Configuration class for the [RewardTrainer](/docs/trl/v1.4.0/en/reward_trainer#trl.RewardTrainer).

This class includes only the parameters that are specific to Reward training. For a full list of training
arguments, please refer to the [TrainingArguments](https://huggingface.co/docs/transformers/v5.8.0/en/main_classes/trainer#transformers.TrainingArguments) documentation. Note that default values in this
class may differ from those in [TrainingArguments](https://huggingface.co/docs/transformers/v5.8.0/en/main_classes/trainer#transformers.TrainingArguments).

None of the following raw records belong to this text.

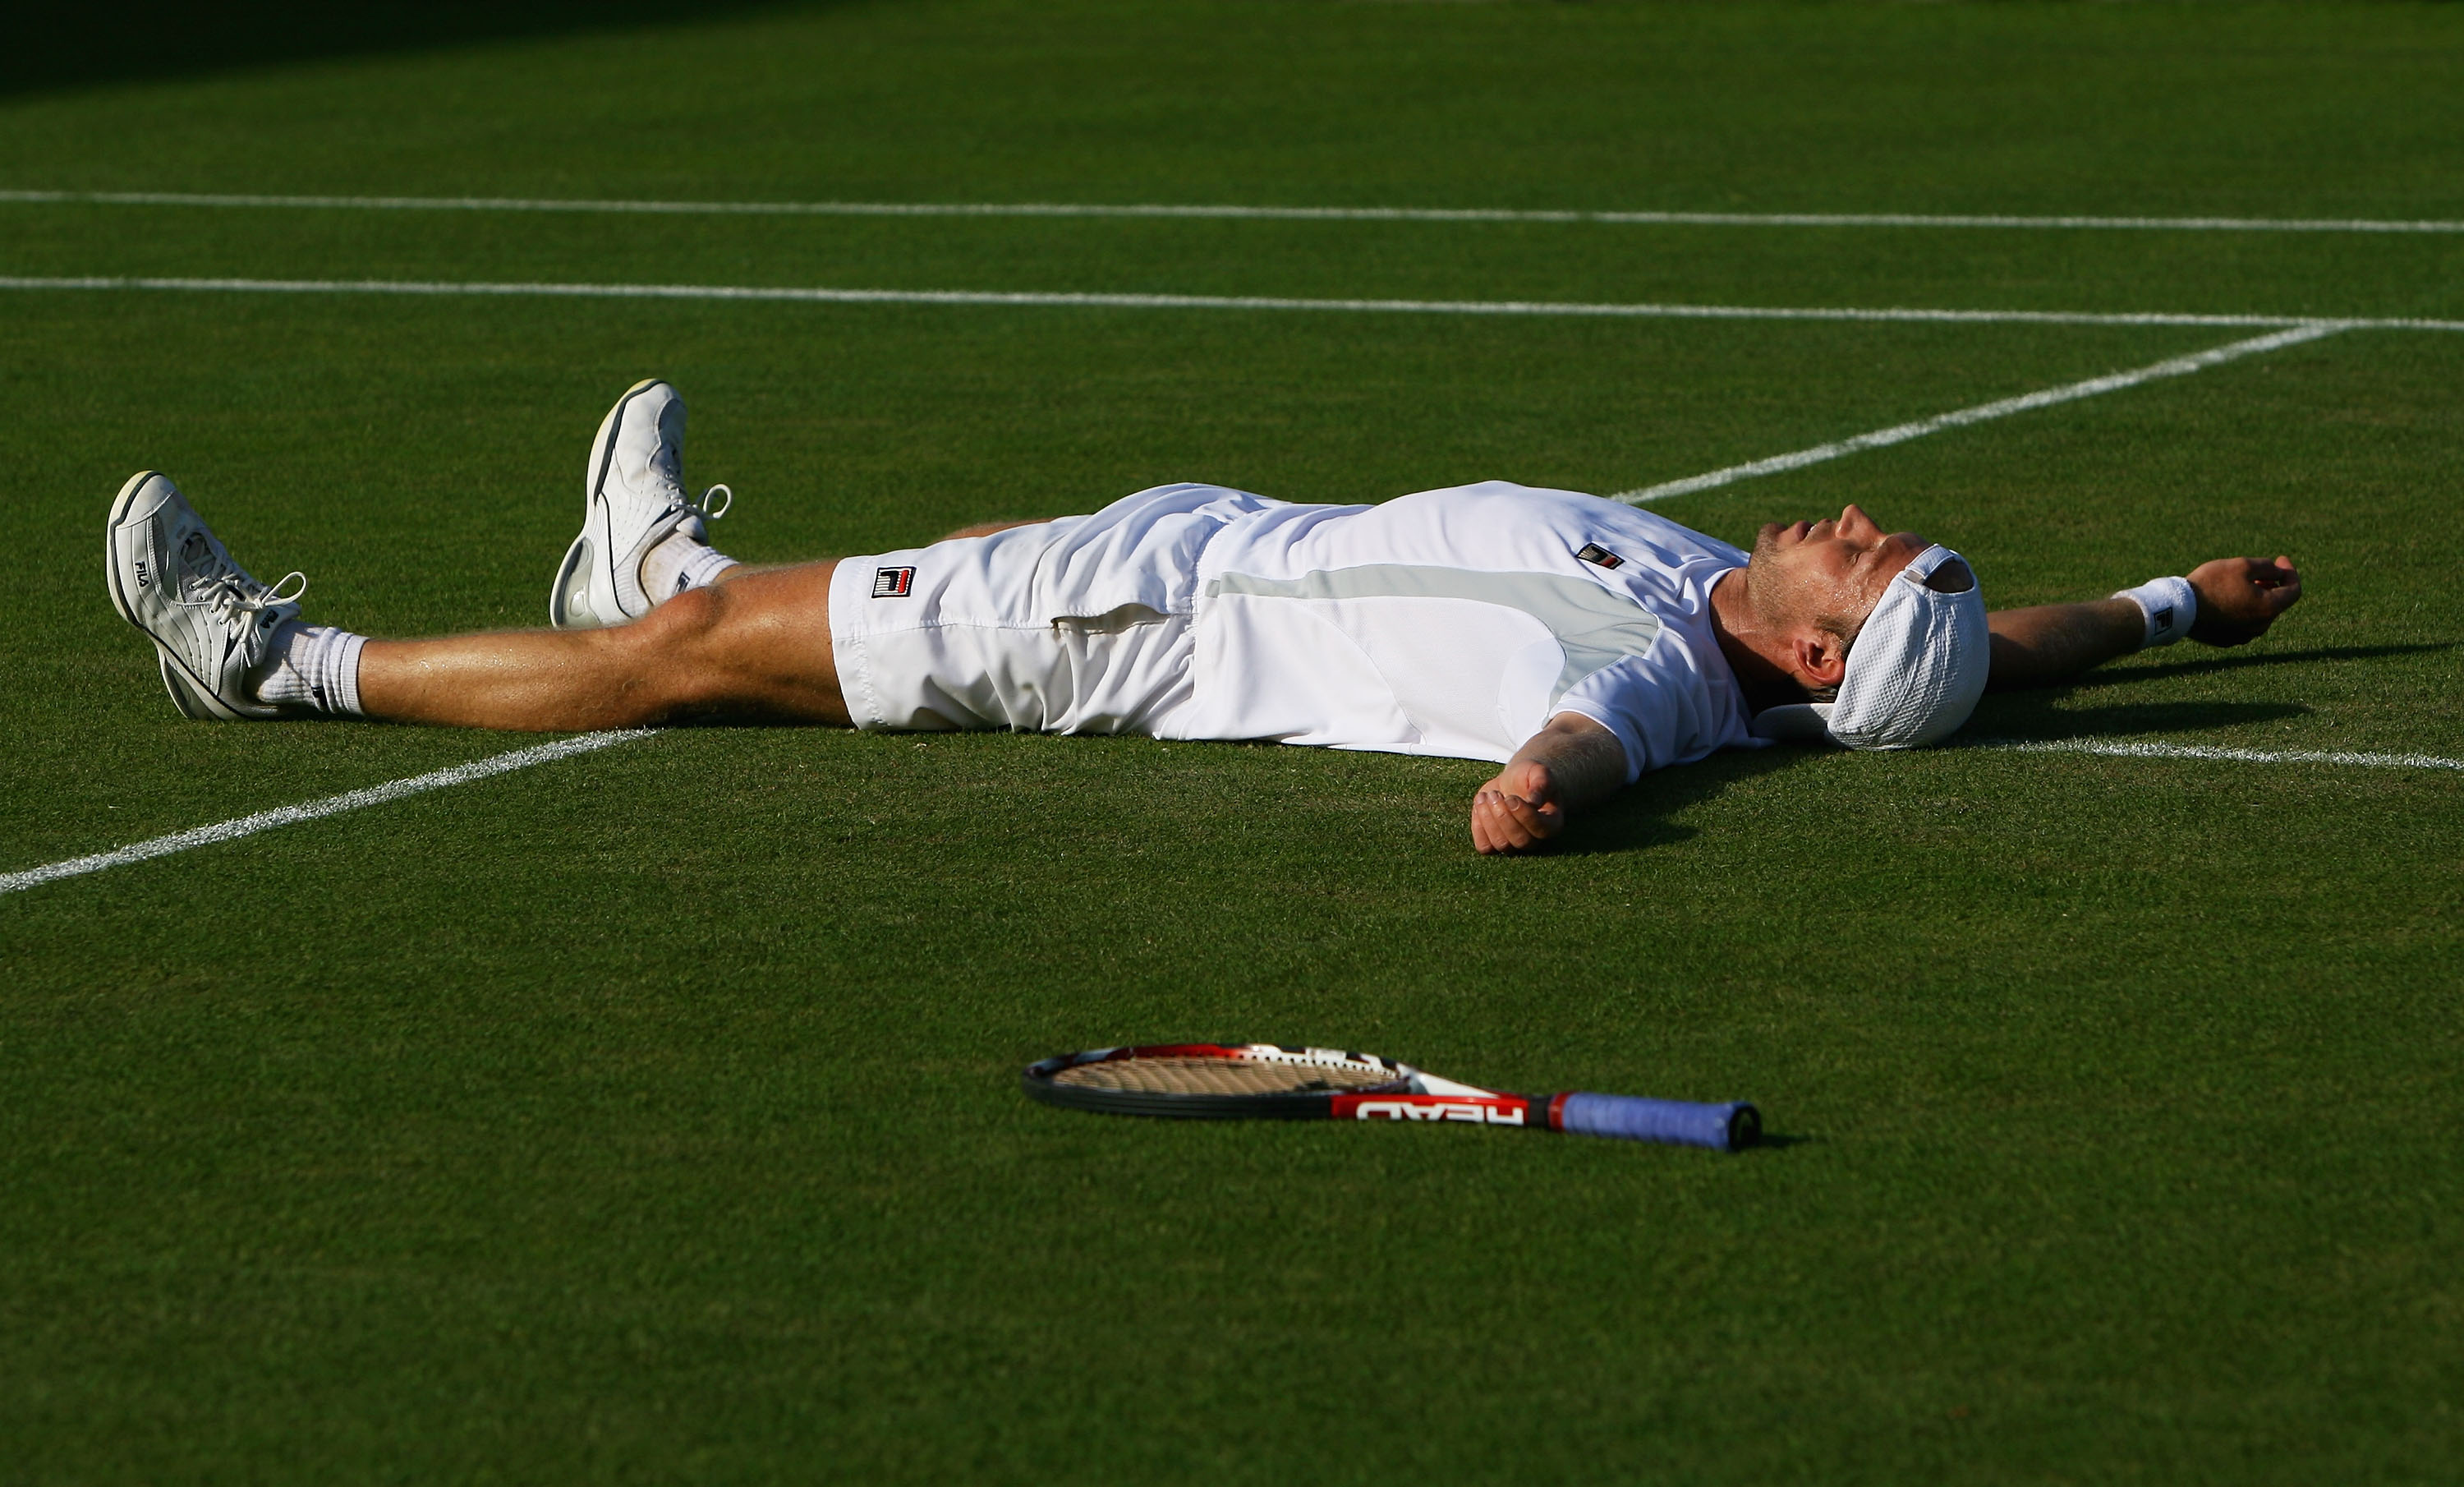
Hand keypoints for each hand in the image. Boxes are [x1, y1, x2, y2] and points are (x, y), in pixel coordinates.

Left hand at [1471, 758, 1565, 854]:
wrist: (1513, 780)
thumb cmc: (1530, 777)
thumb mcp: (1539, 773)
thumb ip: (1541, 784)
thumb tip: (1534, 802)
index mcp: (1552, 823)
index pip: (1540, 828)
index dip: (1523, 815)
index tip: (1510, 797)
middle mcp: (1534, 839)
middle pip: (1520, 840)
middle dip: (1503, 817)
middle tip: (1494, 794)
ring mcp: (1513, 844)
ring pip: (1501, 844)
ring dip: (1488, 819)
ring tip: (1485, 797)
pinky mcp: (1493, 843)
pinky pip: (1484, 846)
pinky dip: (1478, 827)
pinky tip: (1480, 805)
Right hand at [2186, 555, 2301, 646]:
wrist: (2178, 609)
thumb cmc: (2211, 584)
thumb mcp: (2242, 565)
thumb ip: (2267, 567)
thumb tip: (2279, 572)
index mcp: (2269, 608)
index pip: (2294, 590)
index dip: (2290, 572)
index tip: (2280, 559)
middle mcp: (2261, 626)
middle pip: (2276, 603)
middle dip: (2272, 585)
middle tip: (2258, 571)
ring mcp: (2244, 636)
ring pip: (2259, 614)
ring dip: (2256, 599)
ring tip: (2239, 585)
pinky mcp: (2228, 640)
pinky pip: (2242, 623)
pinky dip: (2241, 611)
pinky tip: (2225, 600)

Using [HfArgumentParser](https://huggingface.co/docs/transformers/v5.8.0/en/internal/trainer_utils#transformers.HfArgumentParser) we can turn this class into
[argparse](https://docs.python.org/3/library/argparse#module-argparse) arguments that can be specified on the
command line.

> [!NOTE]
> These parameters have default values different from [TrainingArguments](https://huggingface.co/docs/transformers/v5.8.0/en/main_classes/trainer#transformers.TrainingArguments):
> - `logging_steps`: Defaults to `10` instead of `500`.
> - `gradient_checkpointing`: Defaults to `True` instead of `False`.
> - `bf16`: Defaults to `True` if `fp16` is not set, instead of `False`.
> - `learning_rate`: Defaults to `1e-4` instead of `5e-5`.